Ms DAWKINS question to Mr FERGUSON, representing MINISTER for POLICE, FIRE and EMERGENCY MANAGEMENT
Your Government announced their plans for a controlled access scheme for medicinal cannabis over the weekend. We congratulate you on your change of heart for the sake of the many Tasmanians who are currently being forced to break the law to access treatment. However your scheme will not come online until 2017. Over the next 12 months, what protection are you giving to those same Tasmanians who are currently breaking the law and to the police officers who are being asked to turn a blind eye?
Madam Speaker, I am representing the minister for Police in the House this week and I thank the member for Bass, Ms Dawkins, for her question.
Importantly, the decision of Tasmania Police to prosecute occurs on a case-by-case basis, informed by advice of Tasmania Police Prosecution Services and the Director of Public Prosecutions as required. The reason cannabis is a prohibited substance is because it can be a dangerous drug, especially for young people.
The Government's previous advice from Tasmania Police remains the same - that active pursuit of people who reasonably claim to be taking cannabis products for medical purposes is not an operational police priority. As the member quite rightly pointed out, the Government has announced a controlled access scheme for medical cannabis and that has been welcomed right around the community, and to those members in this House who have also welcomed the initiative I thank them for that.
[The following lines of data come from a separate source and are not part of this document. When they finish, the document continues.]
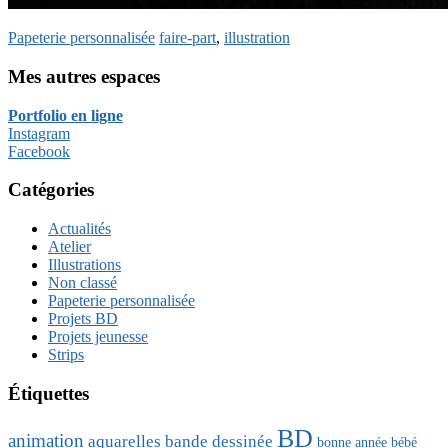
Papeterie personnalisée
faire-part
,
illustration
Mes autres espaces
Portfolio en ligne
Instagram
Facebook
Catégories
Actualités
Atelier
Illustrations
Non classé
Papeterie personnalisée
Projets BD
Projets jeunesse
Strips
Étiquettes
BD
animation
aquarelles
bande dessinée
bonne année
bébé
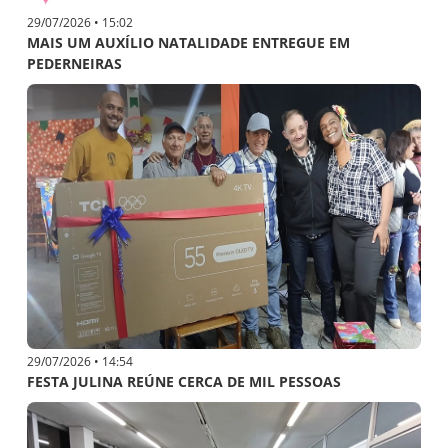
29/07/2026 • 15:02
MAIS UM AUXÍLIO NATALIDADE ENTREGUE EM
PEDERNEIRAS
29/07/2026 • 14:54
FESTA JULINA REÚNE CERCA DE MIL PESSOAS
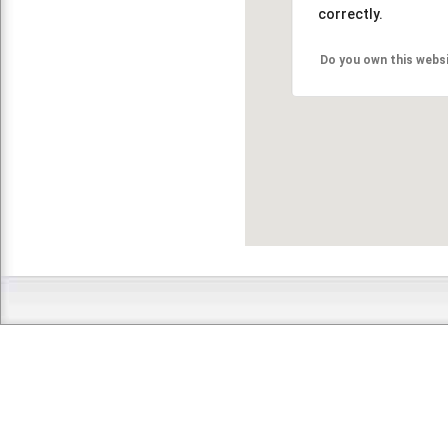
correctly.
Do you own this webs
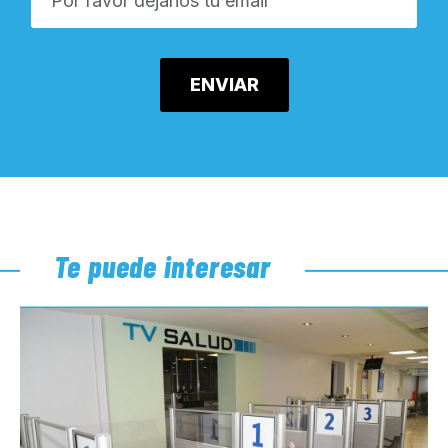
Te puede interesar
Under the controlled access scheme, a medical specialist will be able to seek approval to prescribe a medical cannabis product for a specified medical condition. In particular I acknowledge the very strong support for the scheme from Epilepsy Tasmania with the chair of the board, Mr Ian Sauer, stating this is a leap forward for Tasmanians because the efficacy of medical cannabis can now be trialled in a safe and controlled manner under the supervision of prescribing specialist doctors.
The CAS will also allow access to medical cannabis products grown lawfully under Commonwealth licences which earlier this year has been a game-changer to allow us to take this step when they come on to the market, expected to be as early as 2017. Other benefits of a local supply include a potential new industry within Australia similar to that already established for the use of Australian-grown poppies for medicinal and scientific purposes.
The Tasmanian government will continue to work with local businesses to maximise agricultural opportunities, recognising regulation and licensing is a Commonwealth matter as, indeed, as been the approval required for any cultivation initiatives, something I have made clear in this House on previous occasions despite cries to the contrary from those opposite.
In relation to the way police will conduct their operational matters into the future, as the minister for Police, who is absent from the House today, has made repeatedly clear, these are operational decisions Tasmania Police need to make in administering the law. They are bound to investigate breaches they become aware of. Under the new controlled access scheme Tasmania Police will not seek to prosecute individuals in circumstances where officers are satisfied that the cannabis is being administered for medical purposes under the new scheme.